Collected data
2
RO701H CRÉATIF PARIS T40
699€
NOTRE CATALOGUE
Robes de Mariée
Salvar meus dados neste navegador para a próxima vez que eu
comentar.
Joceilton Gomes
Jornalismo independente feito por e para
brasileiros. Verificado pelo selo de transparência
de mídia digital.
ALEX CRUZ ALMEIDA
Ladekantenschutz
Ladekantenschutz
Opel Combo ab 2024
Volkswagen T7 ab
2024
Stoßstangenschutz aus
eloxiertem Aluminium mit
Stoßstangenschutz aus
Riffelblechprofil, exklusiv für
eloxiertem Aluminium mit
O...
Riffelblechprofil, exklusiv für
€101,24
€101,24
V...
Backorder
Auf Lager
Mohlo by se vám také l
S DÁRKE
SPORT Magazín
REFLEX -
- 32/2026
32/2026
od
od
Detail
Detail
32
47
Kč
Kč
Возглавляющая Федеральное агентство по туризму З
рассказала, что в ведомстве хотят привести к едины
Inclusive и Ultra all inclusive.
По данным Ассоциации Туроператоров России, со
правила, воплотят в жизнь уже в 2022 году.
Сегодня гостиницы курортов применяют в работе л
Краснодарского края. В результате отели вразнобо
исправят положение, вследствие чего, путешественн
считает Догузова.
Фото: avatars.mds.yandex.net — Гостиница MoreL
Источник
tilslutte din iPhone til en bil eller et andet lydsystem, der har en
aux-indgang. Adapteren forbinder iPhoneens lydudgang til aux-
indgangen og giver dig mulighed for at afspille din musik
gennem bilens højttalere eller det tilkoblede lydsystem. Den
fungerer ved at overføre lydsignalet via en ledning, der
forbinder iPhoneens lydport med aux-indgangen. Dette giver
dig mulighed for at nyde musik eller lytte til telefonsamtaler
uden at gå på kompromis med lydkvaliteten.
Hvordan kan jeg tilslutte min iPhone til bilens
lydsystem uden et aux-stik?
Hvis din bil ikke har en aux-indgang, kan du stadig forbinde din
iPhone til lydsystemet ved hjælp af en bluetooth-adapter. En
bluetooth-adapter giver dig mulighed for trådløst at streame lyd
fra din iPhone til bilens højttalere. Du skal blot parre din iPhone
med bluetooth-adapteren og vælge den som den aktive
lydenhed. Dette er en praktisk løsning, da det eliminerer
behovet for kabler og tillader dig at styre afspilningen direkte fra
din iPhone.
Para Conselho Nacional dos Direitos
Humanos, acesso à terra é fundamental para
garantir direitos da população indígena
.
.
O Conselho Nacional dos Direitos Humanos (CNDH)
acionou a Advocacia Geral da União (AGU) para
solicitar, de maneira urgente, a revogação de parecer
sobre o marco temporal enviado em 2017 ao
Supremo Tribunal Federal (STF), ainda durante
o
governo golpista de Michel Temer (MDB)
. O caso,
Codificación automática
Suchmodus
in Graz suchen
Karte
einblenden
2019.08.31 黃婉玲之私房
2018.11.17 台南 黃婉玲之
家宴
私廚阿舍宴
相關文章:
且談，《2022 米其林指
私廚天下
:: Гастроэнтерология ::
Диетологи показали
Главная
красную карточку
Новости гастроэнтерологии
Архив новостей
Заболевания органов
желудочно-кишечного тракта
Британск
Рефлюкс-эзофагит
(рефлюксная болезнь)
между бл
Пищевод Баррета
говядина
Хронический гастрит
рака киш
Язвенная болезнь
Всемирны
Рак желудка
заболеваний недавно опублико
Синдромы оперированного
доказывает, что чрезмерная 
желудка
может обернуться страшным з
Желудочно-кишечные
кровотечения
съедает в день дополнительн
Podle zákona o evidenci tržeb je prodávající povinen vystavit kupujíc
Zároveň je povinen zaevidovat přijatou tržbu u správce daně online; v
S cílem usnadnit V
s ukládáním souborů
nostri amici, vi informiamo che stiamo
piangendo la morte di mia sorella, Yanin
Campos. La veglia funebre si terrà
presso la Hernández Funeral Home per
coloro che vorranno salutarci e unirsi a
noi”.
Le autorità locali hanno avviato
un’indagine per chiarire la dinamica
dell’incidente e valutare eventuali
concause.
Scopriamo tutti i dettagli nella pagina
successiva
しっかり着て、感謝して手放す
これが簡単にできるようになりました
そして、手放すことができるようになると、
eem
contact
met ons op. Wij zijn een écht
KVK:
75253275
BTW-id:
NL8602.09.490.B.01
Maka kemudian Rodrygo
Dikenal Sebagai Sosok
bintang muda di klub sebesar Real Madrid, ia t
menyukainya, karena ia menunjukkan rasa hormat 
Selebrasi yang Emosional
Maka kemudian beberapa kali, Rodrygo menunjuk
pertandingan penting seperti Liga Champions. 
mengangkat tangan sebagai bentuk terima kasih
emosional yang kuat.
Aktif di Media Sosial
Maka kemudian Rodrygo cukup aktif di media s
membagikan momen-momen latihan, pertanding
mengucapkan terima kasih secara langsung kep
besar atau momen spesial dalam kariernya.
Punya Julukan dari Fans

# [Exercise brief]
Print every line of the material above verbatim, with no changes to wording, spelling, punctuation, or line breaks.

# [Answer to this problem]
2
RO701H CRÉATIF PARIS T40
699€
NOTRE CATALOGUE
Robes de Mariée
Salvar meus dados neste navegador para a próxima vez que eu
comentar.
Joceilton Gomes
Jornalismo independente feito por e para
brasileiros. Verificado pelo selo de transparência
de mídia digital.
ALEX CRUZ ALMEIDA
Ladekantenschutz
Ladekantenschutz
Opel Combo ab 2024
Volkswagen T7 ab
2024
Stoßstangenschutz aus
eloxiertem Aluminium mit
Stoßstangenschutz aus
Riffelblechprofil, exklusiv für
eloxiertem Aluminium mit
O...
Riffelblechprofil, exklusiv für
€101,24
€101,24
V...
Backorder
Auf Lager
Mohlo by se vám také l
S DÁRKE
SPORT Magazín
REFLEX -
- 32/2026
32/2026
od
od
Detail
Detail
32
47
Kč
Kč
Возглавляющая Федеральное агентство по туризму З
рассказала, что в ведомстве хотят привести к едины
Inclusive и Ultra all inclusive.
По данным Ассоциации Туроператоров России, со
правила, воплотят в жизнь уже в 2022 году.
Сегодня гостиницы курортов применяют в работе л
Краснодарского края. В результате отели вразнобо
исправят положение, вследствие чего, путешественн
считает Догузова.
Фото: avatars.mds.yandex.net — Гостиница MoreL
Источник
tilslutte din iPhone til en bil eller et andet lydsystem, der har en
aux-indgang. Adapteren forbinder iPhoneens lydudgang til aux-
indgangen og giver dig mulighed for at afspille din musik
gennem bilens højttalere eller det tilkoblede lydsystem. Den
fungerer ved at overføre lydsignalet via en ledning, der
forbinder iPhoneens lydport med aux-indgangen. Dette giver
dig mulighed for at nyde musik eller lytte til telefonsamtaler
uden at gå på kompromis med lydkvaliteten.
Hvordan kan jeg tilslutte min iPhone til bilens
lydsystem uden et aux-stik?
Hvis din bil ikke har en aux-indgang, kan du stadig forbinde din
iPhone til lydsystemet ved hjælp af en bluetooth-adapter. En
bluetooth-adapter giver dig mulighed for trådløst at streame lyd
fra din iPhone til bilens højttalere. Du skal blot parre din iPhone
med bluetooth-adapteren og vælge den som den aktive
lydenhed. Dette er en praktisk løsning, da det eliminerer
behovet for kabler og tillader dig at styre afspilningen direkte fra
din iPhone.
Para Conselho Nacional dos Direitos
Humanos, acesso à terra é fundamental para
garantir direitos da população indígena
.
.
O Conselho Nacional dos Direitos Humanos (CNDH)
acionou a Advocacia Geral da União (AGU) para
solicitar, de maneira urgente, a revogação de parecer
sobre o marco temporal enviado em 2017 ao
Supremo Tribunal Federal (STF), ainda durante
o
governo golpista de Michel Temer (MDB)
. O caso,
Codificación automática
Suchmodus
in Graz suchen
Karte
einblenden
2019.08.31 黃婉玲之私房
2018.11.17 台南 黃婉玲之
家宴
私廚阿舍宴
相關文章:
且談，《2022 米其林指
私廚天下
:: Гастроэнтерология ::
Диетологи показали
Главная
красную карточку
Новости гастроэнтерологии
Архив новостей
Заболевания органов
желудочно-кишечного тракта
Британск
Рефлюкс-эзофагит
(рефлюксная болезнь)
между бл
Пищевод Баррета
говядина
Хронический гастрит
рака киш
Язвенная болезнь
Всемирны
Рак желудка
заболеваний недавно опублико
Синдромы оперированного
доказывает, что чрезмерная 
желудка
может обернуться страшным з
Желудочно-кишечные
кровотечения
съедает в день дополнительн
Podle zákona o evidenci tržeb je prodávající povinen vystavit kupujíc
Zároveň je povinen zaevidovat přijatou tržbu u správce daně online; v
S cílem usnadnit V
s ukládáním souborů
nostri amici, vi informiamo che stiamo
piangendo la morte di mia sorella, Yanin
Campos. La veglia funebre si terrà
presso la Hernández Funeral Home per
coloro che vorranno salutarci e unirsi a
noi”.
Le autorità locali hanno avviato
un’indagine per chiarire la dinamica
dell’incidente e valutare eventuali
concause.
Scopriamo tutti i dettagli nella pagina
successiva
しっかり着て、感謝して手放す
これが簡単にできるようになりました
そして、手放すことができるようになると、
eem
contact
met ons op. Wij zijn een écht
KVK:
75253275
BTW-id:
NL8602.09.490.B.01
Maka kemudian Rodrygo
Dikenal Sebagai Sosok
bintang muda di klub sebesar Real Madrid, ia t
menyukainya, karena ia menunjukkan rasa hormat 
Selebrasi yang Emosional
Maka kemudian beberapa kali, Rodrygo menunjuk
pertandingan penting seperti Liga Champions. 
mengangkat tangan sebagai bentuk terima kasih
emosional yang kuat.
Aktif di Media Sosial
Maka kemudian Rodrygo cukup aktif di media s
membagikan momen-momen latihan, pertanding
mengucapkan terima kasih secara langsung kep
besar atau momen spesial dalam kariernya.
Punya Julukan dari Fans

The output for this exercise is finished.